映画ライター・福本ジローによる、ハリウッドの大作から日本映画の小品までスポットを当てる新作映画専門批評サイト。

永遠の0

otello2013-12-24

永遠の0

監督 山崎貴
出演 岡田准一/三浦春馬/井上真央/濱田岳/新井浩文
ナンバー 304
批評 ネタばれ注意! 結末に触れています

妻と子に会いたい、部下の肉親も悲しませたくない。そんなゼロ戦操縦士の願いは踏みにじられ、いつしか絶望に変わり、彼自身を追いつめる。無駄死にする多くの若者を目の前にどうすることもできず無力感にさいなまれる中、命の値打ちを問い続ける彼は、一縷の望みを託し、戦場に散っていく。物語は、戦没した祖父の人となりを調べる孫たちが、様々な戦友の証言を得て人物像を再構築する過程を描く。 “天皇のために潔く死ぬ”のが軍人の名誉と叩き込まれた戦時中、家族を守ろうとする道を選んだ男のかたくななまでの態度が示すものは、祈りにも似た彼の愛。温厚な人柄の中に強い意志を秘めた主人公を岡田准一が熱演、理性が失われた時代の悲劇を再現する。

祖母の葬儀で生物学上の祖父・宮部久蔵の存在を知らされた健太郎は、昭和20年に戦死した宮部の調査を始める。海軍一の臆病者と言われていた宮部は抜群のゼロ戦操縦術を持ちながら、常に無事を最優先させるパイロットでもあった。

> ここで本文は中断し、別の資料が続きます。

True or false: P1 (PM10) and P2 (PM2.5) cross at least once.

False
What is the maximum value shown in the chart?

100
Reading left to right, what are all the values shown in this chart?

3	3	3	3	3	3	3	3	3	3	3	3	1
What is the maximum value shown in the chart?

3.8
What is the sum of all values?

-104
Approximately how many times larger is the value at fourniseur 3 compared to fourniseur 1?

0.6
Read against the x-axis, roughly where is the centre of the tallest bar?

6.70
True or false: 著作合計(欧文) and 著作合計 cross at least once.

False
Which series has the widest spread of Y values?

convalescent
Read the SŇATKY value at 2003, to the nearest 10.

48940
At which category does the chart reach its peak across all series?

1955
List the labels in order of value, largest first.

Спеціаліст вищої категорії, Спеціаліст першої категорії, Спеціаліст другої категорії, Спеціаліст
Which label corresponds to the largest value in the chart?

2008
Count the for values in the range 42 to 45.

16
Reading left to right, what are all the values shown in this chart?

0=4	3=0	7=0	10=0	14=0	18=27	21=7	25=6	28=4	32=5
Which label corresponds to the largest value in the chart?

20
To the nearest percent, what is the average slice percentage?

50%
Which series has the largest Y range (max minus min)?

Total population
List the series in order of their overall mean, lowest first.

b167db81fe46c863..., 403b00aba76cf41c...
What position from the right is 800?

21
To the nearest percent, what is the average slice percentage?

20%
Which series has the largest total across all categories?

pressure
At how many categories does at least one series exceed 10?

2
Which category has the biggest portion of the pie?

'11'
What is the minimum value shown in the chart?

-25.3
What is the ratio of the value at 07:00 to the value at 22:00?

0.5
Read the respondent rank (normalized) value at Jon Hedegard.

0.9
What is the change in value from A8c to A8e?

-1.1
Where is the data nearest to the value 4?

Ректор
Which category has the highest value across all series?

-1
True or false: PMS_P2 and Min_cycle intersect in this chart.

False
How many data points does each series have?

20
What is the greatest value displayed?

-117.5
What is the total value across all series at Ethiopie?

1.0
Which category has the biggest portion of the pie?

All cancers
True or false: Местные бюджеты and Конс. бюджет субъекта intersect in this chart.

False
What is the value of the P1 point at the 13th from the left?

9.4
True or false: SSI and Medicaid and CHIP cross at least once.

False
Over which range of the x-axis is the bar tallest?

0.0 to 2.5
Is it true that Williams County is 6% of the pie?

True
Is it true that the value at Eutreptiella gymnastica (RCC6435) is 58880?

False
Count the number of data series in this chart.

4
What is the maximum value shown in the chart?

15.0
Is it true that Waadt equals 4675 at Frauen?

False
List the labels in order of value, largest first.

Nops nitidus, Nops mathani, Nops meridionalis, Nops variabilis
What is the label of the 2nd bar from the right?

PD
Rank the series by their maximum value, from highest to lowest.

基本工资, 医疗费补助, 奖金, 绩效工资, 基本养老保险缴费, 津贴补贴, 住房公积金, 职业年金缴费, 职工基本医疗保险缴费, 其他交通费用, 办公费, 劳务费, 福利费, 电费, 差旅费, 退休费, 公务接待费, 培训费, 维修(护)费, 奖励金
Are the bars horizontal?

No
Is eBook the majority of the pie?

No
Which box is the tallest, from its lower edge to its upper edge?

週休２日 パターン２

真珠湾奇襲の成功に酔う中でも、帰ってこなかった仲間を偲び、空母を撃沈しなかったのを悔やむ。さらに長所とされたゼロ戦の航続距離の長さこそ弱点と見抜いている。しかし、どれほど理論立てて説明しても精神論が幅を利かす世界では誰にも聞く耳を待たれず、腰抜けと非難されるばかり。宮部は高度な教育を受けた職業軍人だから武力行使そのものは否定しないはず。だが、ほとんどが海上で撃墜される特攻には嫌悪感を抱く。それは生きる意味を突き詰めて考えれば、おのずといかに死ぬべきかの答えが出るからなのだ。打ちひしがれた宮部の姿は合理的な思考が無視される全体主義の恐ろしさを象徴していた。

◆ネタばれ注意! 以下 結末に触れています◆

教え子たちが次々と出撃するのを止められない宮部は胸の痛みに耐えきれず、自分も特攻を志願する。それでもなお心を占めていた妻と娘への変わらぬ思い。そして健太郎はついに宮部が残した最大の秘密にたどり着く。わが身に宮部の血が流れているのを誇りに思える健太郎が、何よりも平和の大切さを訴えていた。